Safety in numbers is one of the golden rules of backcountry riding; unfortunately, it is also one of the biggest causes of avalanche – through bad group management and slopes overloading. Mountain Guide Neil McNab shares some tips on how to stay safe.
Here are 10 simple tips for you to keep in mind when you’re venturing off-piste with your mates.
1. Watch your blind side
Remember that when you’re riding you have a blind spot on your heel side. Try to be aware of other riders in the group, and when passing people, give them room to manoeuvre on their heel side. This seems really obvious but is a common cause of accidents on the piste. In the backcountry – where everyone is charging or competing for the freshest turns– it can have very serious consequences.
2. One at a time!
The most common cause of slab release is external loading. When you make a turn in fresh snow you can exert up to six times your body weight on the snowpack.
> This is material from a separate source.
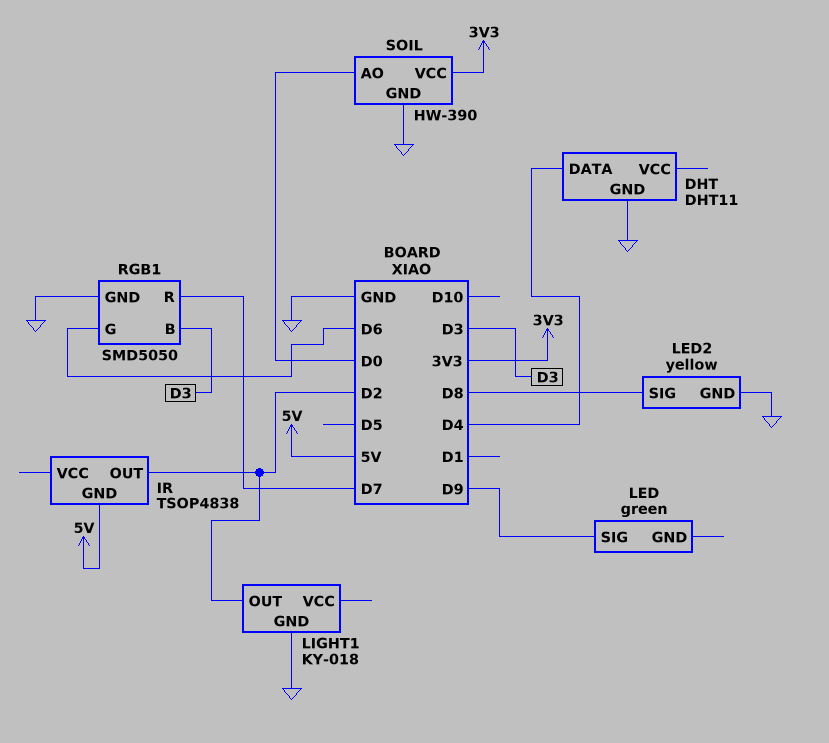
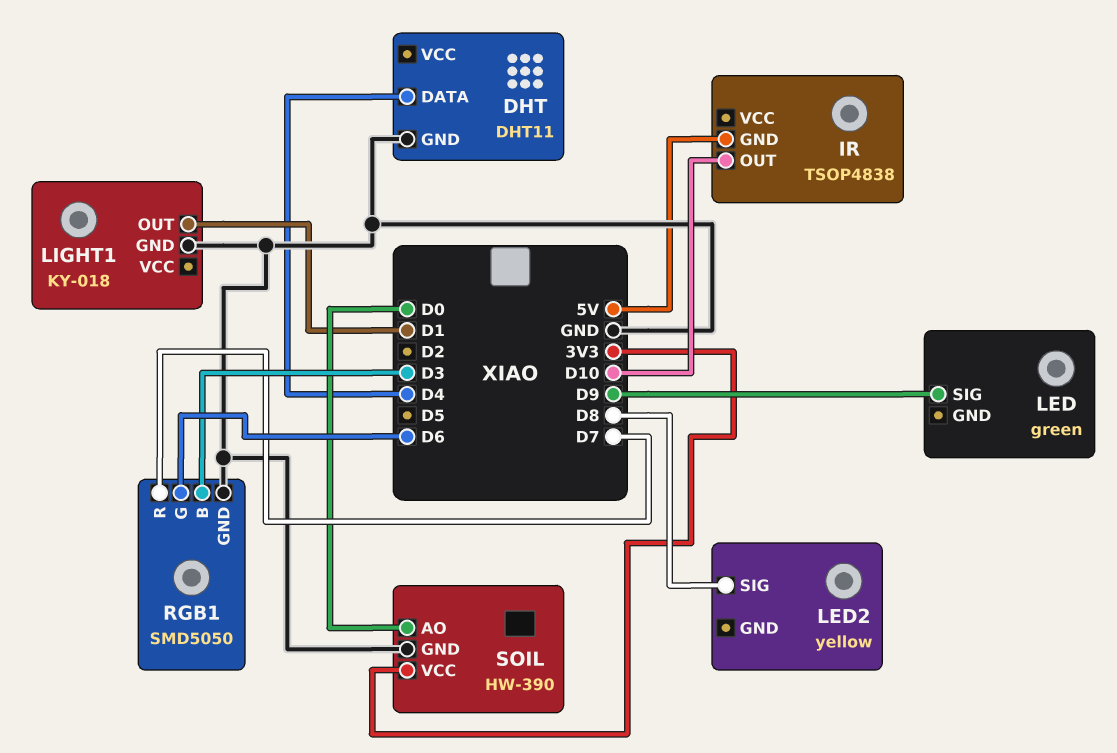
IR pin OUT: D2 -> D10
LED2 pin GND: GND -> none
LIGHT1 pin OUT: D2 -> D1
If two riders are descending at once, this pressure-loading is doubled. If you’re venturing onto a slope that has an element of avalanche risk (i.e. it is the right angle, rolling, unsupported or untracked) treat it as unstable and take the precaution of riding one at a time.
3. Use a spotter
Always have someone watching your ride from a safe vantage point where they can see all of the descent. If you’re riding one at a time (as you should be in this situation) the spotter can indicate when it is safe for the next rider to drop in.